How do you know which of the many CEO gabfest invites that crowd your email inboxes with their enthusiastic glossy invitations—easily three or four a day—are worth your while? More than 1,000 CEO conferences and events are held globally each year, according to the Conference Board.

Post Covid-19, many posited that CEOs would permanently shun in-person attendance conference, trade shows and industry forums. Bill Gates predicted that fully 50 percent of business travel would be replaced by video conferencing. Similarly, Airbnb’s Brian Chesky told CNN, “Traditional business travel will never return the way it was… The bar is higher to get on a plane to do a meeting.”

But the doomsayers were wrong. Business travel and conference activity are soaring. McKinsey reports business travel largely up six percent over pandemic peaks to $1.5 trillion. American Express Global Business Travel’s 2025 Global Meetings and Events Forecast reports that 66 percent of meeting-planning professionals expect in-person meeting spending to grow in the future.
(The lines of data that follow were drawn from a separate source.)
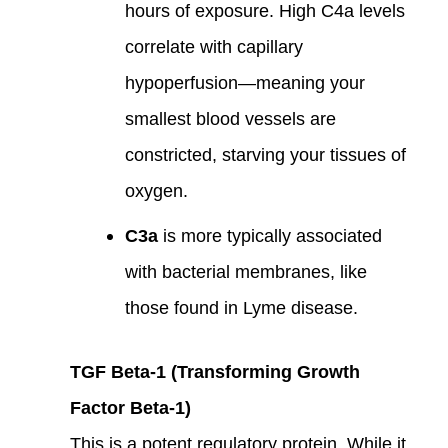
hours of exposure. High C4a levels
correlate with capillary
hypoperfusion—meaning your
smallest blood vessels are
constricted, starving your tissues of
oxygen.
C3a
is more typically associated
with bacterial membranes, like
those found in Lyme disease.
TGF Beta-1 (Transforming Growth
Factor Beta-1)
This is a potent regulatory protein. While it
I founded the world’s first school for incumbent CEOs 37 years ago—long before programs by the WEF/Davos, Chief Executive, Forbes, Fortune, BusinessWeek, The New York Times, The Wall Street Journal, Semafor, The Atlantic, The Conference Board, Microsoft, CNBC and others. I helped most of these later entrants launch their programs. After having hosted and helped facilitate hundreds of CEO forums, I have some insight into what qualities are worthy of your time, travel and trust.

Hidden Commercial Purpose: In the classic John Cleese (of Monty Python) and Antony Jay film Meetings Bloody Meetings, the protagonist erupts in anger when asked for the purpose of a meeting and barks back: “Purpose? The purpose of a meeting is… to meet… that’s it. Just to meet.” Often, an event’s true agenda is to sell access to the ear of the CEO, which means you’ll get ambushed by vendors at every turn. Avoid strongarmed sales pitches in favor of events where sponsors look to reach new clients by providing useful frameworks and answers to challenges that are shared.

Size of the Forum: A format that entails more than 100 attendees sitting neatly in rows in a large auditorium or hotel ballrooms dilutes the value of the event. You could have the same opportunity for meaningful formal interaction watching Book Notes on CSPAN at home.

Spiderweb of Network Events: Frequent coffee breaks and receptions labelled as network opportunities where you’ll be pursued by aggressive job seekers and salespeople should be avoided like the plague. Strategic topic-defined sessions where you can learn something are far more valuable than résumé-driven speed dating.

Match of Stature: When an event oversells the credentials and accomplishments of fellow participants, CEOs can inadvertantly find themselves teaching a pool of would-be protégés. Don’t be lulled into serving on a panel with those billed as content experts who are actually consultants new to the topic or even VIPs with celebrity stature but who lack expertise in the theme at hand.

Passive vs. Active Engagement: Screen out meetings where the format involves listening to rehearsed pitches from disconnected panelists or spectating while reporters or vendors interview a celebrity on inside gossip or a self-promoting saga. Debates between peer CEOs or experts discussing alternative paths to reach common goals are infinitely more valuable. As much as alumni love to salute their alma maters, there is no single best way to solve a business problem. Panels should be real-life case studies that present innovative options and foster active audience exchanges.

The renowned Harvard economist John Kenneth Galbraith told me during a student/faculty governance meeting in 1975, “Meetings are indispensable when you don’t want to do anything.”